The Speaker of the Upper House of the Afghan parliament, Sibghatullah Mujadidi, says: "In Pakistan some of our students are studying religious subjects and they have been also trained for terrorism.
"If we have enough madrassas in Afghanistan, there will be no need for students to go to Pakistan. They will study here and real moderate Islam will be taught to them."
Dr Mujadidi was speaking at the laying of a foundation stone for new buildings in one of Kabul's oldest madrassas, funded by the reform programme. The aim is to build a state-funded madrassa in every province in the country, as a spearhead of the new policy.
But many madrassas are opposed to the reforms. At the core of their teaching students learn the Koran by rote, and they say they have no time to learn anything other than the ways of Islam - widening the curriculum as the government wants, would dilute the learning.
So there would be no one wise enough to issue fatwas, legal religious orders.
The Dean of one of these madrassas Mullah Rahimullah Azizi says that if they are forced to introduce other subjects then some of his students will go to learn in madrassas in Pakistan.
"A religious student may want to qualify in Afghanistan.

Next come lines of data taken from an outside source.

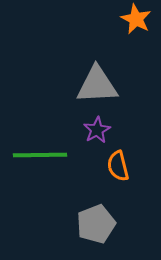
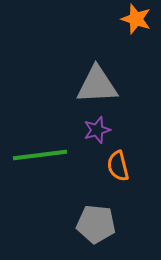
orange star: rotated 8 degrees counterclockwise
purple star: rotated 12 degrees clockwise
green line: rotated 6 degrees counterclockwise
gray pentagon: rotated 27 degrees clockwise
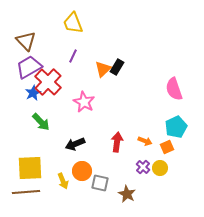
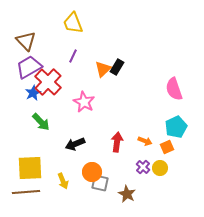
orange circle: moved 10 px right, 1 px down
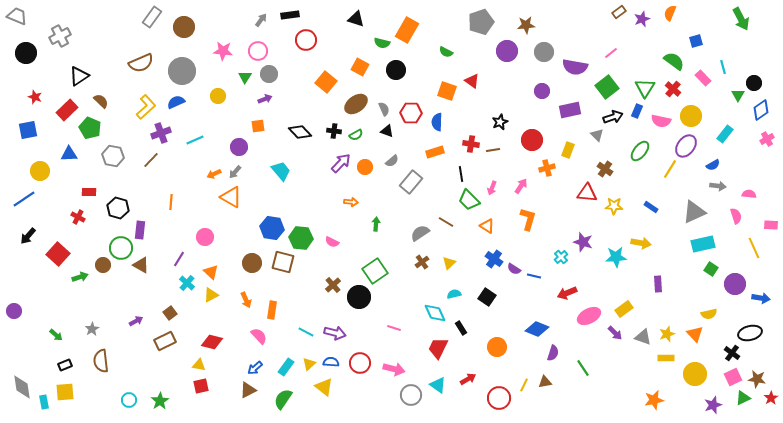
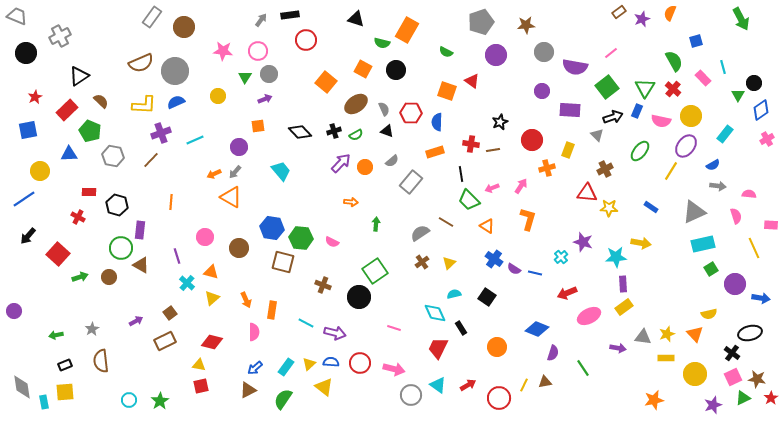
purple circle at (507, 51): moved 11 px left, 4 px down
green semicircle at (674, 61): rotated 25 degrees clockwise
orange square at (360, 67): moved 3 px right, 2 px down
gray circle at (182, 71): moved 7 px left
red star at (35, 97): rotated 24 degrees clockwise
yellow L-shape at (146, 107): moved 2 px left, 2 px up; rotated 45 degrees clockwise
purple rectangle at (570, 110): rotated 15 degrees clockwise
green pentagon at (90, 128): moved 3 px down
black cross at (334, 131): rotated 24 degrees counterclockwise
brown cross at (605, 169): rotated 28 degrees clockwise
yellow line at (670, 169): moved 1 px right, 2 px down
pink arrow at (492, 188): rotated 48 degrees clockwise
yellow star at (614, 206): moved 5 px left, 2 px down
black hexagon at (118, 208): moved 1 px left, 3 px up
purple line at (179, 259): moved 2 px left, 3 px up; rotated 49 degrees counterclockwise
brown circle at (252, 263): moved 13 px left, 15 px up
brown circle at (103, 265): moved 6 px right, 12 px down
green square at (711, 269): rotated 24 degrees clockwise
orange triangle at (211, 272): rotated 28 degrees counterclockwise
blue line at (534, 276): moved 1 px right, 3 px up
purple rectangle at (658, 284): moved 35 px left
brown cross at (333, 285): moved 10 px left; rotated 28 degrees counterclockwise
yellow triangle at (211, 295): moved 1 px right, 3 px down; rotated 14 degrees counterclockwise
yellow rectangle at (624, 309): moved 2 px up
cyan line at (306, 332): moved 9 px up
purple arrow at (615, 333): moved 3 px right, 15 px down; rotated 35 degrees counterclockwise
green arrow at (56, 335): rotated 128 degrees clockwise
pink semicircle at (259, 336): moved 5 px left, 4 px up; rotated 42 degrees clockwise
gray triangle at (643, 337): rotated 12 degrees counterclockwise
red arrow at (468, 379): moved 6 px down
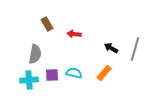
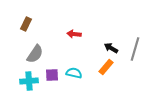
brown rectangle: moved 21 px left; rotated 56 degrees clockwise
gray semicircle: rotated 24 degrees clockwise
orange rectangle: moved 2 px right, 6 px up
cyan cross: moved 1 px down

But if he sees there is no way to do that properly here, then he has no option but to go abroad.
"And he gets hatred in his heart. He thinks although I have an Islamic government, I do not have the opportunity to study. He will turn against the government, and problems will be created," says Mullah Rahimullah Azizi.
But in this battle for the minds of the next generation, the government believes the flow of students will be the other way.
The Minister Mr Atmar says if they get the reforms right, more Afghans will want to be educated in Afghanistan.
"In Pakistan across the border with Afghanistan there are around 15,000 madrassas, and around 1.5m students are enrolled there. If we invest adequately, and according to the policy of the government of Afghanistan, in our madrassa system, to a large extent those Afghans who are now being taught in madrassas across the border will come back to their own country," said Mr Atmar.
The other main problem is the lack of resources to carry out the reforms.
The government is struggling to fund the building of standard state schools and has failed to win new funding for its reform of madrassas.
Donations from western military sources have filled some of the gap, but the Dean of a madrassa that does want to reform, Abdul Salaam Abed, said: "I know that they want to raise the syllabus and teaching up to international standards.
"But we do not have the capability for that. We may be getting a new syllabus, and that is good.
"But to implement it requires teachers and books, etc. We do not have that. In the madrassas, even if the new syllabus comes, there is no equipment for it. This is our main problem."